Una ceremonia digna de cualquier dictador no podía ser cualquier funeral. Maduro, ante la incertidumbre del lugar donde pondrían su féretro, tras siete horas y trece kilómetros de recorrido del cadáver desde Cuba hasta la Academia Militar del Ejército Bolivariano, anunció que los mantendrían en la capilla ardiente una semana y que su intención era embalsamar el cuerpo y exponerlo en el Cuartel de la Montaña (antiguo Museo Histórico Militar), para envidia de Eva Perón, Lenin o Stalin. Los expertos forenses arruinaron su sueño.

El Cuartel de la Montaña finalmente acogió sus restos, donde el arquitecto Fruto Vivas construyó la Flor de los Cuatro Elementos, un acto de megalomanía al más puro estilo de Lorenzo y Giuliano de Medici, los nobles del Cinquecento florentino cuyos restos reposan en las tumbas de mármol que Miguel Ángel construyó en la basílica de San Lorenzo.

Ni bien llegado al poder en 2013, tras la larga y misteriosa muerte de Hugo Chávez y unas elecciones fraudulentas a todas luces, Nicolás Maduro acumuló miles de denuncias de conspiraciones contra la estabilidad de Venezuela y su propia vida, entre operaciones de magnicidio, intentos de golpe de Estado, planes para envenenarlo, intentos de acabar con su vida gestados en Miami con sicarios colombianos armados a sueldo de la misma oposición que habría dado el golpe de Estado contra Chávez en 2002.

Esa paranoia también identifica a los dictadores. Todos temen por su muerte, porque su conciencia siempre anda muy mal. Hay que darles el derecho a la duda de que tengan conciencia.

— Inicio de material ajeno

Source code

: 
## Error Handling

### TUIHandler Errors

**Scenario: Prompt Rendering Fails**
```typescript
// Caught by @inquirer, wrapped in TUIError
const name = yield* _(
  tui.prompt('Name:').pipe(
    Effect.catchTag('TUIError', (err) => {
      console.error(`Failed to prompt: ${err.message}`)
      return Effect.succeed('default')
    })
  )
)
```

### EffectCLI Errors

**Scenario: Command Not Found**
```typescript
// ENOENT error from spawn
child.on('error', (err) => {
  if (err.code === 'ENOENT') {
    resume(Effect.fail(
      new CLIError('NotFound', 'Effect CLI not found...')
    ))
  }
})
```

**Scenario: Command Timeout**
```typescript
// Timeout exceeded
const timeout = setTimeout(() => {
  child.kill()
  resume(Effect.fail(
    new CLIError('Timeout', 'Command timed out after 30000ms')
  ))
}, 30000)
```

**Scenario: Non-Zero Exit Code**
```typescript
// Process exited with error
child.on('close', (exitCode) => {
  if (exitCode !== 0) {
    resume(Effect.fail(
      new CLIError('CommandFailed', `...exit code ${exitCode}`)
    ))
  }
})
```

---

Ahora en el colmo de la paranoia, tras la decisión del gobierno ecuatoriano de no reconocer un gobierno ilegítimo como la mayoría de democracias de Occidente, Maduro ha reclamado a Ecuador devolver a Venezuela los restos de Antonio José de Sucre. “Si el presidente de Ecuador odia tanto a Venezuela, que nos devuelva los restos de Antonio José de Sucre que reposan en la catedral de Quito”, ha dicho Maduro.

En Ecuador ni en ninguna parte de América Latina alguien puede odiar a Venezuela, muchos o la mayoría sí odian a un régimen chavista que ha llevado a la ruina a un país por un afán narcisista y megalómano, con altas dosis de ambición por el dinero y el poder. El poder solo para ellos que se creen la encarnación del pueblo al que destruyen cuando no los endiosan.